Des différentes prises de paroles, toutes empreintes d’une même émotion et d’une même admiration, je retiendrai surtout celle de Renaud, son dernier enfant. Renaud est engagé en politique à Paris au sein d’Europe-Ecologie-Les-Verts. Il sait maintenant tout des discussions entre appareils et partis de gauche, des contradictions internes au mouvement écologiste, de la difficulté de militer en 2014 en étant crédible. Cette science qu’il possède, il l’a puisée auprès de son père dans le reflet de ses idées et de sa fidélité aux valeurs et aux amis. Renaud a su restituer à sa juste place le rôle éminent de son père et de ses convictions partagées par un groupe — le Comité d’action de gauche — qui, comme son nom l’indique, était épris d’action mais d’action à gauche. Sans l'attention permanente et le soutien absolu de son épouse Nicole, sans les élus du CAG, les militants et les sympathisants du CAG, rien n’eût été possible. Renaud s’est souvenu de la table ouverte,  des soirées interminables à reconstruire le monde, des discussions franches et parfois agitées, des éclats de rire, jusqu’aux remises en question des vies personnelles jusque là tristes à en mourir. Le choix des musiques de ce matin reflétait bien les goûts d’Ernest : « Le temps des cerises » par Montand, « Maintenant que la jeunesse » par Monique Morelli, « Le feu » par Hélène Martin, autant d’hymnes au Devenir, nom du journal du CAG.

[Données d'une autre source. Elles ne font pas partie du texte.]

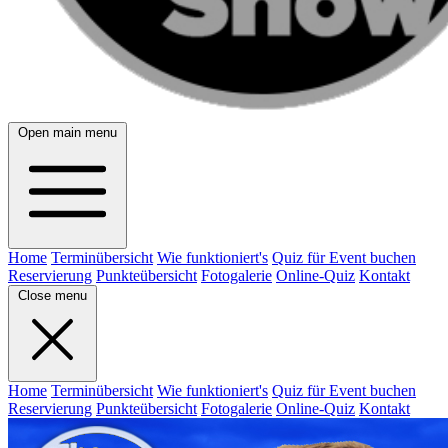
Open main menu
Home
Terminübersicht
Wie funktioniert's
Quiz für Event buchen
Reservierung
Punkteübersicht
Fotogalerie
Online-Quiz
Kontakt
Close menu
Home
Terminübersicht
Wie funktioniert's
Quiz für Event buchen
Reservierung
Punkteübersicht
Fotogalerie
Online-Quiz
Kontakt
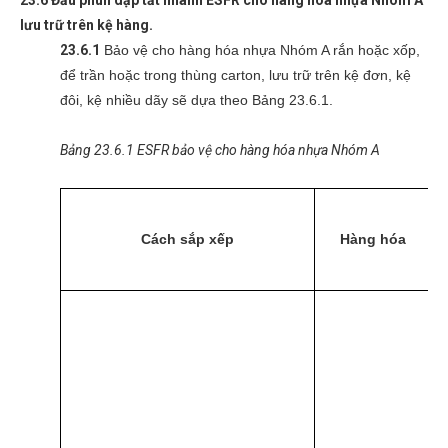
23.6 Đầu phun dập tắt nhanh ESFR cho hàng hóa nhựa Nhóm A
lưu trữ trên kệ hàng.
23.6.1
Bảo vệ cho hàng hóa nhựa Nhóm A rắn hoặc xốp,
để trần hoặc trong thùng carton, lưu trữ trên kệ đơn, kệ
đôi, kệ nhiều dãy sẽ dựa theo Bảng 23.6.1.
Bảng 23.6.1 ESFR bảo vệ cho hàng hóa nhựa Nhóm A
C
Cách sắp xếp
Hàng hóa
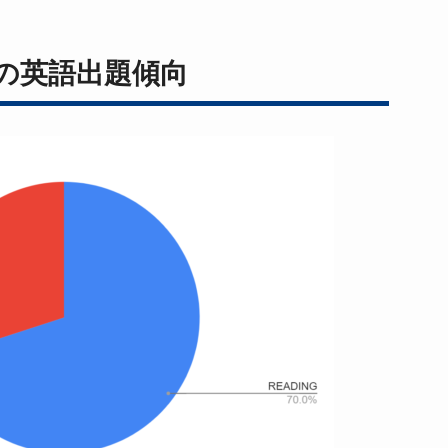
の英語出題傾向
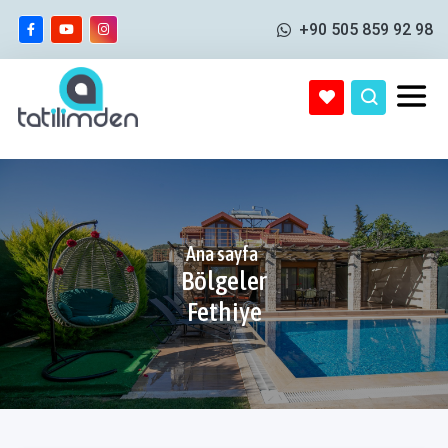
+90 505 859 92 98
Ana sayfa
Bölgeler
Fethiye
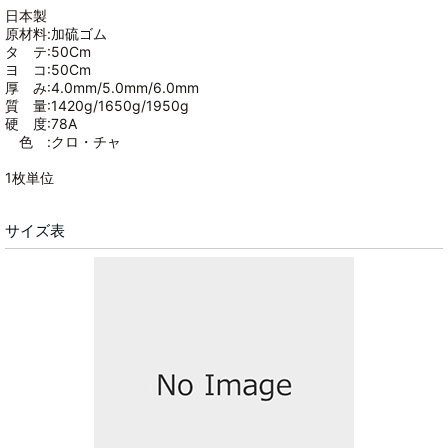
日本製
原材料:加硫ゴム
タ テ:50Cm
ヨ コ:50Cm
厚 み:4.0mm/5.0mm/6.0mm
質 量:1420g/1650g/1950g
硬 度:78A
色 :クロ・チャ
1枚単位
サイズ表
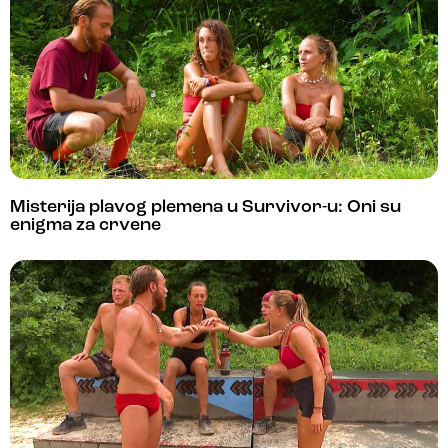
Misterija plavog plemena u Survivor-u: Oni su
enigma za crvene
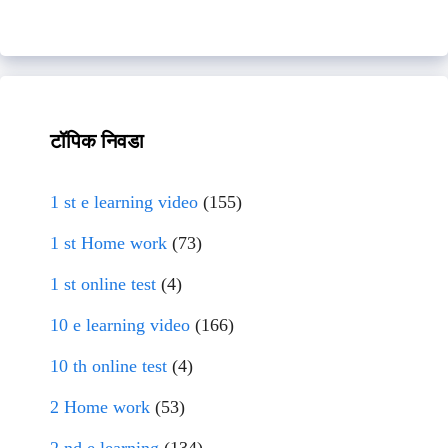
टॉपिक निवडा
1 st e learning video
(155)
1 st Home work
(73)
1 st online test
(4)
10 e learning video
(166)
10 th online test
(4)
2 Home work
(53)
2 nd e learning
(134)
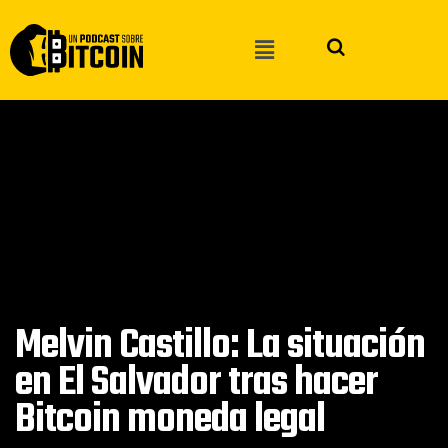
Melvin Castillo: La situación
en El Salvador tras hacer
Bitcoin moneda legal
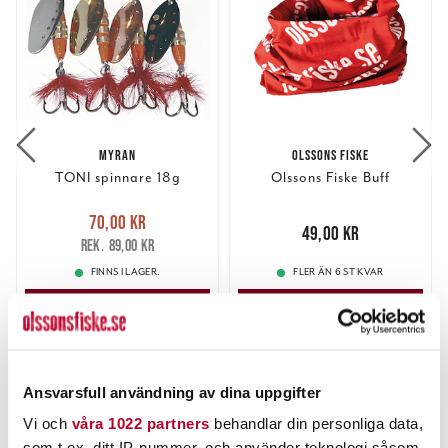
MYRAN
OLSSONS FISKE
TONI spinnare 18g
Olssons Fiske Buff
Nuvarande pris
:
70,00 kr
70,00 kr
Tidigare pris
:
Pris
:
49,00 kr
49,00 kr
89,00 kr
89,00 kr
FINNS I LAGER.
FLER ÄN 6 ST KVAR
LÄS MER
LÄGG I VARUKORGEN
ANDRA TITTADE OCKSÅ PÅ
Ansvarsfull användning av dina uppgifter
Vi och
våra 1022 partners
behandlar din personliga data,
som t.ex. ditt IP-nummer, och använder teknologi såsom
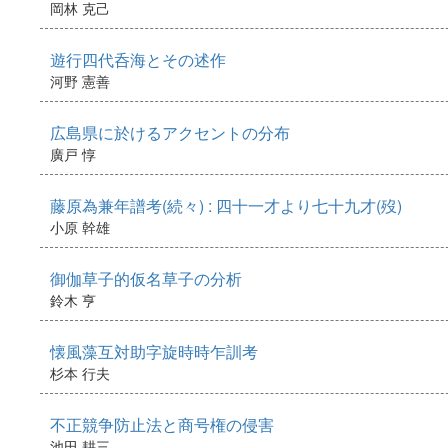
岡林 克己
遊行四代呑海とその述作
河野 憲善
広島県に於けるアクセントの分布
廣戸 惇
藤原為兼年譜考(続々) : 四十一才より七十九才(歿)
小原 幹雄
御伽草子的仮名草子の分析
鈴木 亨
懐風藻互対助字旋時時乍訓考
杉本 行夫
不正競争防止法と商号権の侵害
池田 耕三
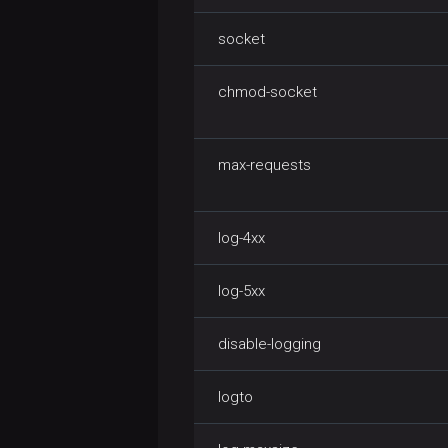
socket
chmod-socket
max-requests
log-4xx
log-5xx
disable-logging
logto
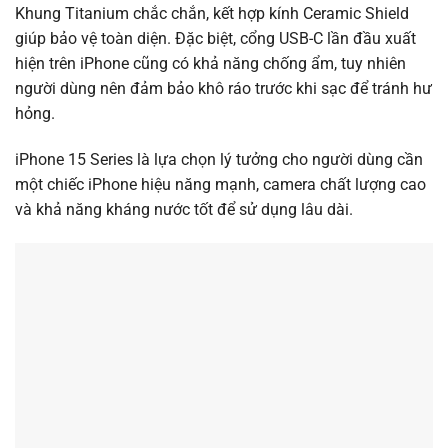
Khung Titanium chắc chắn, kết hợp kính Ceramic Shield
giúp bảo vệ toàn diện. Đặc biệt, cổng USB-C lần đầu xuất
hiện trên iPhone cũng có khả năng chống ẩm, tuy nhiên
người dùng nên đảm bảo khô ráo trước khi sạc để tránh hư
hỏng.
iPhone 15 Series là lựa chọn lý tưởng cho người dùng cần
một chiếc iPhone hiệu năng mạnh, camera chất lượng cao
và khả năng kháng nước tốt để sử dụng lâu dài.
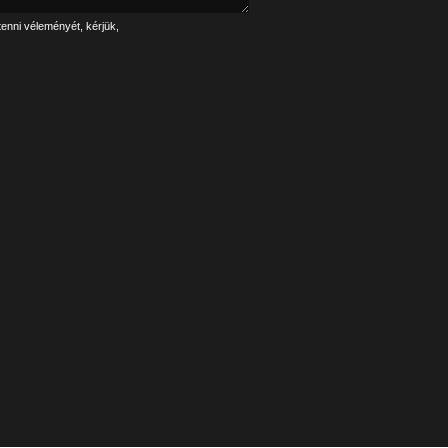
tenni véleményét, kérjük,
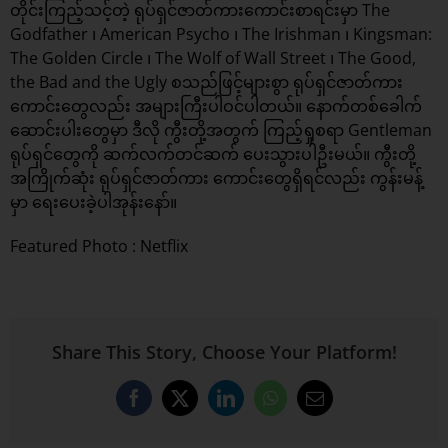
တိုင်းကြည့်သင့်တဲ့ ရုပ်ရှင်ဇာတ်ကားကောင်းစာရင်းမှာ The
Godfather ၊ American Psycho ၊ The Irishman ၊ Kingsman:
The Golden Circle ၊ The Wolf of Wall Street ၊ The Good,
the Bad and the Ugly စသည်ဖြင့်များစွာ ရုပ်ရှင်ဇာတ်ကား
ကောင်းတွေလည်း အများကြီးပါဝင်ပါတယ်။ နောက်တစ်ခေါက်
ဆောင်းပါးတွေမှာ ဒီလို ကွီးတို့အတွက် ကြည့်ရှုစရာ Gentleman
ရုပ်ရှင်တွေကို ဆက်လက်တင်ဆက် ပေးသွားပါဦးမယ်။ ကွီးတို့
အကြိုက်ဆုံး ရုပ်ရှင်ဇာတ်ကား ကောင်းတွေရှိရင်လည်း ကွန်းမန့်
မှာ ရေးပေးခဲ့ပါအုန်းနော်။
Featured Photo :
Netflix
Share This Story, Choose Your Platform!
Facebook
X
LinkedIn
WhatsApp
Email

Après une telle cérémonie, je pense à ce que disait Guitry : « quand on vient d’écouter du Mozart, même le silence est du Mozart. » Quand on vient d’entendre tant d’éloges, tant de souvenirs évoquant la belle vie d’Ernest Martin…la nostalgie est toujours ce qu’elle était.

Dans la salle du Moulin ce matin. (photo JCH)
(1) dont j’étais avec Paul Astégiani, secrétaire général, associés et complices de tous les projets collectifs de 1965 à 1969 ou de 1976 à 1983, et avec Claude Blanluet après l’intermède Xavier Bolze à la tête des services.